DA FARE:
(1) Elenca tutti i paesi che, secondo il brano riportato, hanno previsto limiti massimi all'integrazione senza che questi limitino il contributo per il percettore di reddito medio.
(2) In base al brano riportato, spiega in una-tre frasi perché in Lussemburgo un lavoratore con salario medio riceve l'integrazione completa dell'80 per cento.
(3) Scrivi il seguito del brano sull'integrazione salariale nei paesi europei, a partire dalla sua ultima frase.

Per un percettore di reddito medio, ciò si traduce in una copertura effettiva pari al 41 per cento per la Spagna e al 48 per cento per l’Italia. In Svizzera, Lussemburgo, Portogallo, Norvegia e Germania sono stati previsti limiti massimi all’integrazione che, però, non limitano il contributo previsto per il percettore di reddito medio, la cui percentuale effettiva resta pari all’aliquota di integrazione prevista.
Ad esempio, in Lussemburgo il limite massimo è pari a 2,5 volte il salario minimo, cioè circa 5.505 euro; un lavoratore che percepisce un salario medio, pari a 5.487, riceve quindi un’integrazione completa dell’80 per cento, ovvero 4.390 euro.
Dal confronto dei sistemi adottati, sembra che i paesi che hanno introdotto un blocco sui licenziamenti, cioè Italia, Spagna e Grecia, abbiano anche previsto misure di integrazione salariale meno generose rispetto ai paesi che non hanno previsto alcun divieto.
Nel dettaglio, Italia e Spagna, che hanno introdotto stringenti blocchi sui licenziamenti, prevedono percentuali di copertura effettiva tra le più basse in Europa (48 e 41 per cento). In Grecia, invece, è stata prevista una integrazione più generosa di Italia e Spagna (seppur meno elevata di altri paesi europei, quali Francia, Svizzera, Lussemburgo, Portogallo e Norvegia) ed è anche stato imposto un blocco sui licenziamenti meno stringente.
Detto questo, le limitazioni ai licenziamenti potrebbero essersi rese necessarie in Italia e Spagna per i prevedibili ritardi nell’erogazione, mentre in Grecia per l’imposizione di limite massimo all’utilizzo della cassa integrazione in termini di monte ore (la riduzione dell’orario di lavoro massima è del 50 per cento).
n’altra caratteristica rilevante in termini di generosità è il costo a carico del datore di lavoro. Come mostrato in Tavola 2, in quasi tutti i principali paesi europei che hanno adottato da zero o esteso i programmi di STW il costo a carico dei datori di lavoro è nullo; tuttavia in Austria e Francia il contributo dello Stato è riconosciuto ai datori di lavoro fino a un limite massimo rispettivamente pari a 4.296 euro e 4,5 volte il salario minimo (circa 6.956 euro).

MATERIALE DI PARTENZA:
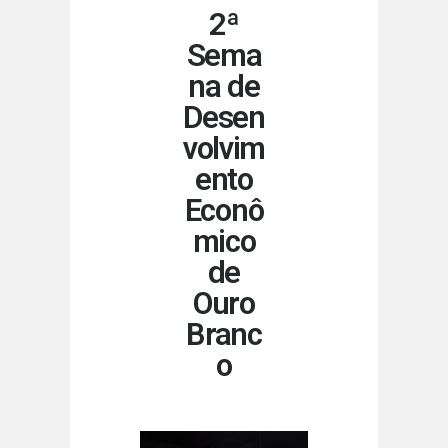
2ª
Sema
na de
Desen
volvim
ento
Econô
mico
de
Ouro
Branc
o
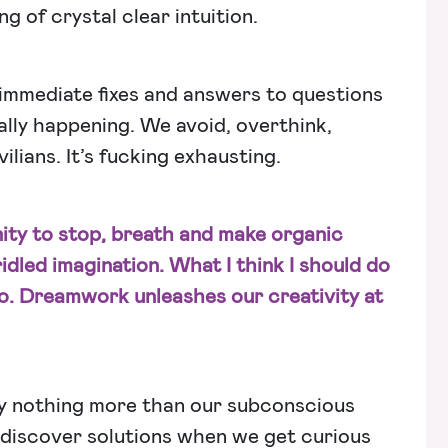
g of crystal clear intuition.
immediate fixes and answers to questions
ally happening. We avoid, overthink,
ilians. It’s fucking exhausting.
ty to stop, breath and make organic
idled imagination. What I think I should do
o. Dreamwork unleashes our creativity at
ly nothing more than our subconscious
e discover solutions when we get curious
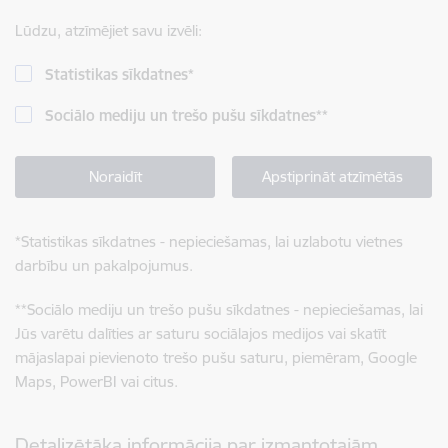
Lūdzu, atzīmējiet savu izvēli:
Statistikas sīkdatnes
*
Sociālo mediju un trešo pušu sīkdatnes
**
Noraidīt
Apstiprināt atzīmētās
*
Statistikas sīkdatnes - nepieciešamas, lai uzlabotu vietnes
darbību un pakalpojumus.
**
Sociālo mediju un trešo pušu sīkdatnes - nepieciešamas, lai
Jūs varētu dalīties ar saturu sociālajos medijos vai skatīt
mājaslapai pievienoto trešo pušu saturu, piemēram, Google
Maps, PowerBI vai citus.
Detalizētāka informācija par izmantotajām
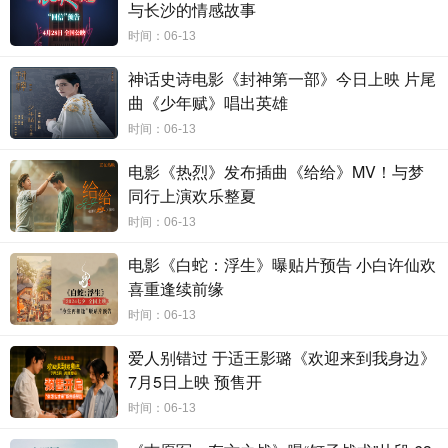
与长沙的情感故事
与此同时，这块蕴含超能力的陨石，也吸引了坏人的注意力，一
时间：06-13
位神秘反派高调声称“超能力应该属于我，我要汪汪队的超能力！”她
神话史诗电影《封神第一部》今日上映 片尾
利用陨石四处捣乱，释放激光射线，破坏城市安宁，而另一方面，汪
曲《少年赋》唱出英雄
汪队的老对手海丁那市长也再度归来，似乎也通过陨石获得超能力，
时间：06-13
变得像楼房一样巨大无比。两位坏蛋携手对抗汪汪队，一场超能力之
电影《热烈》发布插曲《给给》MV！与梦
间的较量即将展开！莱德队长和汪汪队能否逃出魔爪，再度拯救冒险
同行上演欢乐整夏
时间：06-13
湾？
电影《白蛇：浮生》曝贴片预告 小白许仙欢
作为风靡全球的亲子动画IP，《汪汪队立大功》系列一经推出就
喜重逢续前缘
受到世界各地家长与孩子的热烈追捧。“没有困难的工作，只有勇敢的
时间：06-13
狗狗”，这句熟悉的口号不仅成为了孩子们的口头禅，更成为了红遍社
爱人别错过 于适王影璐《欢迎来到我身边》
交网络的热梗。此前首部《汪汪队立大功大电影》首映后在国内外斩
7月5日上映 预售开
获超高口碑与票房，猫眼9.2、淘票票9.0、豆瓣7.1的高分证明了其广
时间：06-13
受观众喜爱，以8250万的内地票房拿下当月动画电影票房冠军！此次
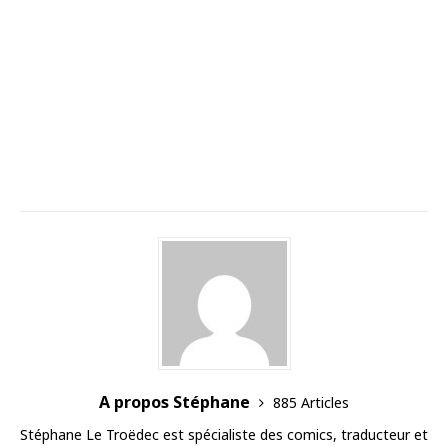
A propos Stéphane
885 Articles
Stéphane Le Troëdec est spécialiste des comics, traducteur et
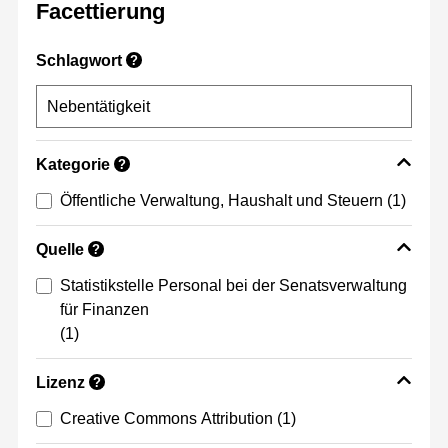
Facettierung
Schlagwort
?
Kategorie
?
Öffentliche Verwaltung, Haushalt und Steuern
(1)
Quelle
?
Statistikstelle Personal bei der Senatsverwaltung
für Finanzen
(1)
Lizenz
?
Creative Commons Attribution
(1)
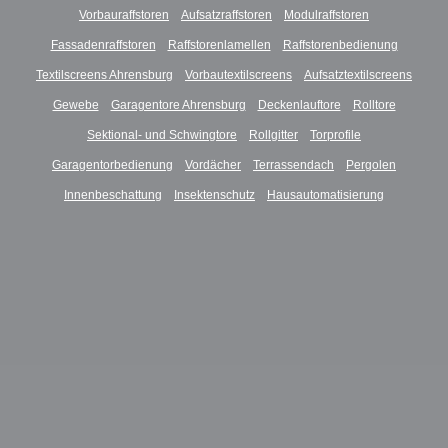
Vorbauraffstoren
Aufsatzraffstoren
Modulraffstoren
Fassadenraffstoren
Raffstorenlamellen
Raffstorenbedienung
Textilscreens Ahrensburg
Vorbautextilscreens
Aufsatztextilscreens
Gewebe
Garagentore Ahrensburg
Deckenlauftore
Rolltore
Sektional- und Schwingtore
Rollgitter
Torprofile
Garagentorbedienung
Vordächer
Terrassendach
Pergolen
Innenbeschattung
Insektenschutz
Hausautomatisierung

RISPOSTE AGLI ESERCIZI:
(1) Svizzera, Lussemburgo, Portogallo, Norvegia e Germania.

(2) In Lussemburgo il limite massimo è pari a 2,5 volte il salario minimo, cioè circa 5.505 euro. Il salario medio, pari a 5.487, resta al di sotto di questo limite. Il lavoratore riceve quindi l'intera integrazione dell'80 per cento, ovvero 4.390 euro.

(3)
Ciò vuol dire che il costo a carico dei datori di lavoro francesi si manifesta solo per salari oltre il doppio del salario medio, mentre in Austria il datore di lavoro deve contribuire all’integrazione per salari poco superiori al salario medio. In Portogallo, invece, il datore di lavoro deve sempre contribuire per il 30 per cento dei due terzi del salario dei propri dipendenti.
La presenza di un costo a carico del datore di lavoro potrebbe incidere sulla scelta delle aziende di partecipare o meno agli schemi di integrazione salariale, visto che in quasi tutti i paesi analizzati (tranne Svizzera, Germania e Austria) non è richiesto il consenso del lavoratore che, comunque, preferirebbe il lavoro ridotto al licenziamento. Tuttavia, i dati sul tasso di utilizzo degli schemi di lavoro ridotto non confortano questa ipotesi. Portogallo, Austria e Francia sono tra i paesi che hanno maggiormente utilizzato gli schemi di integrazione salariale, nonostante la previsione di un costo a carico del datore di lavoro.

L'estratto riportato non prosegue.